Hi! I have had my trailer since January 2004 but have only had one problem so far. The table top cracked and I fixed the uneven boards that it rested on myself before I put the replacement table back on. Of course it was covered under warranty. It does seem like there are a lot of problems though. I live in Southern California so I can't help you with a dealer.


----------



## Y-Guy (Jan 30, 2004)

Mary the key is to do a detailed walk through/PDI when you take possession, use the Outbackers FAQ and the Tom Boles PDI those two should point out any major problems before you take a major trip.

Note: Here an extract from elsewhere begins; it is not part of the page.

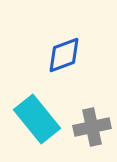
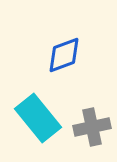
cyan rectangle: moved 1 px right, 1 px up
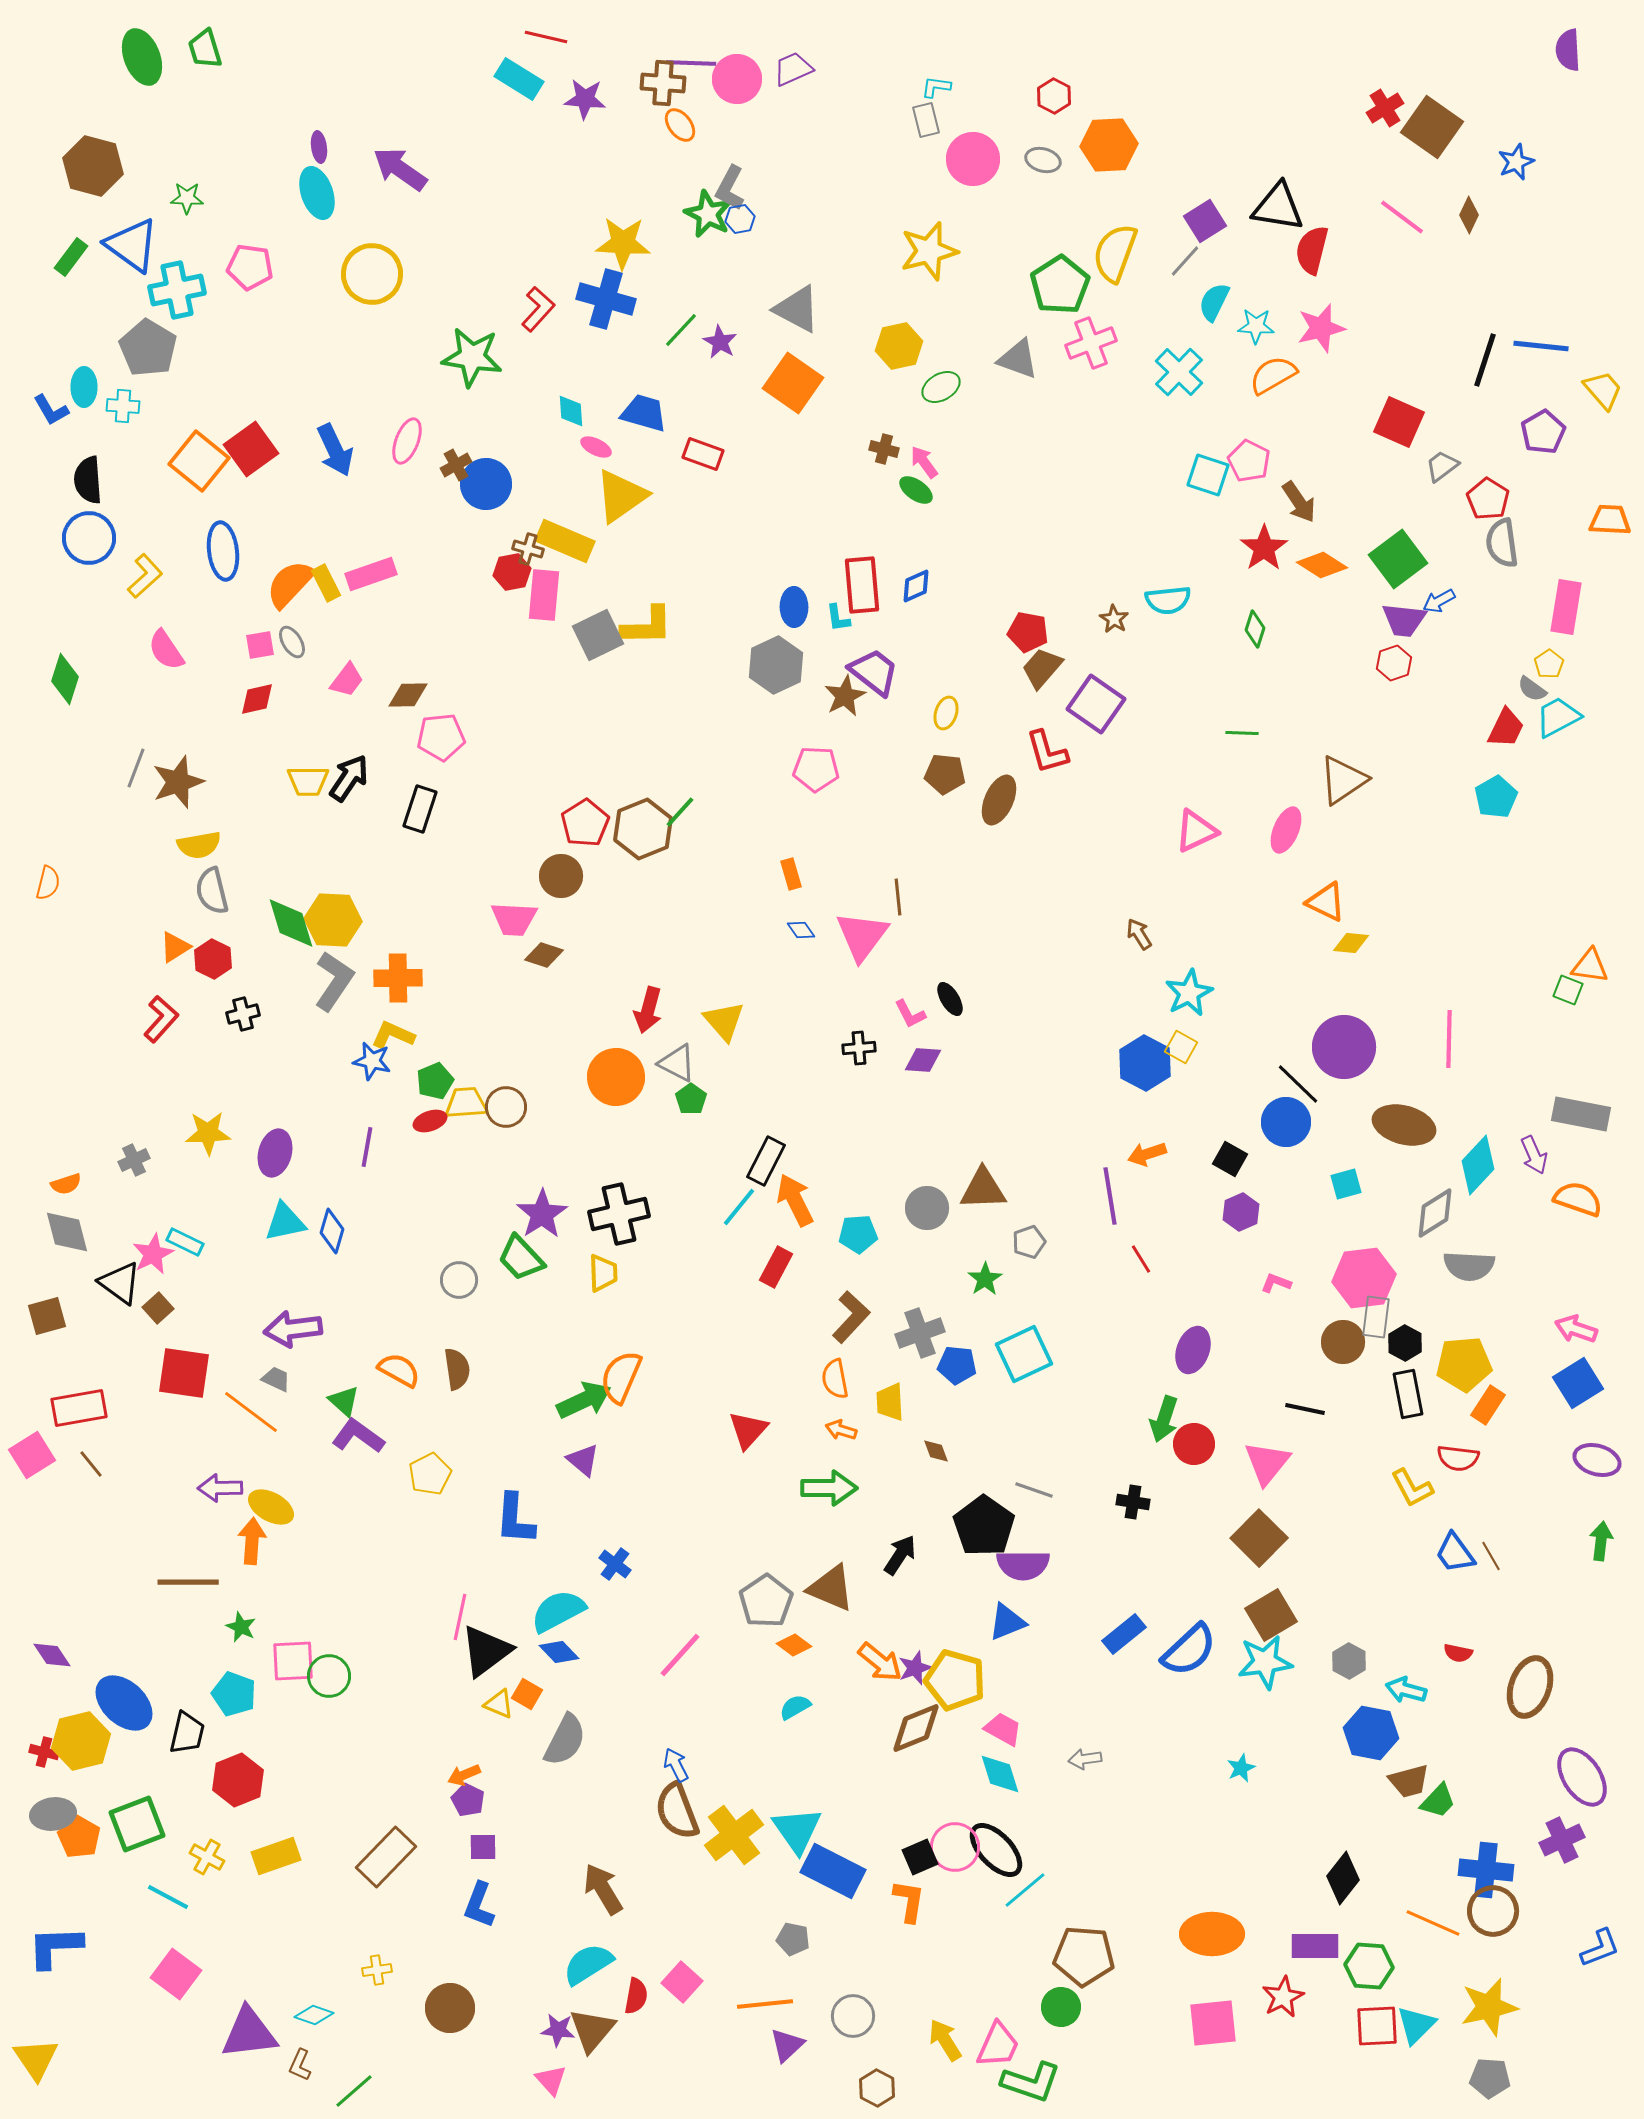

Congrats on your new camper, those 5ers sure do look nice.


----------



## luv2rv (Jun 21, 2004)

Hi Mary,

Glad to hear you went ahead with the purchase ... you will enjoy it. I purchased my TT North East of Toronto so can't help with the dealer experience in your area.

Good luck.

Wayne


----------



## schnauzermom (Aug 23, 2004)

Hi. We have owned our 28BHS for about a month. We have a few repairs that have to be done but we are holding off on taking it back to the dealership as of yet because the weather here is so nice now and we want to get in every weekend that we can before winter but before deciding on the Outback we did some research on different brands, makes and models. We found very few, if any that didn't have some sort of a problem, some big and some small so after looking at so many different ones we always came back to the Outback so Outback was the way that we wanted to go. We haven't regretted our choice







.


----------



## jallen58 (Oct 27, 2003)

A good pdi is the answer most problems can be taken care of before you take possession. Or maybe you'll be lucky and get a perfect Outback like my First one.
We took our second one out two days after I picked it up and had only one problem the slide motor quit working. So far that has been the only problem.
Check RV.NET you will see that all tt manufacturers have the same problems.

Jim


----------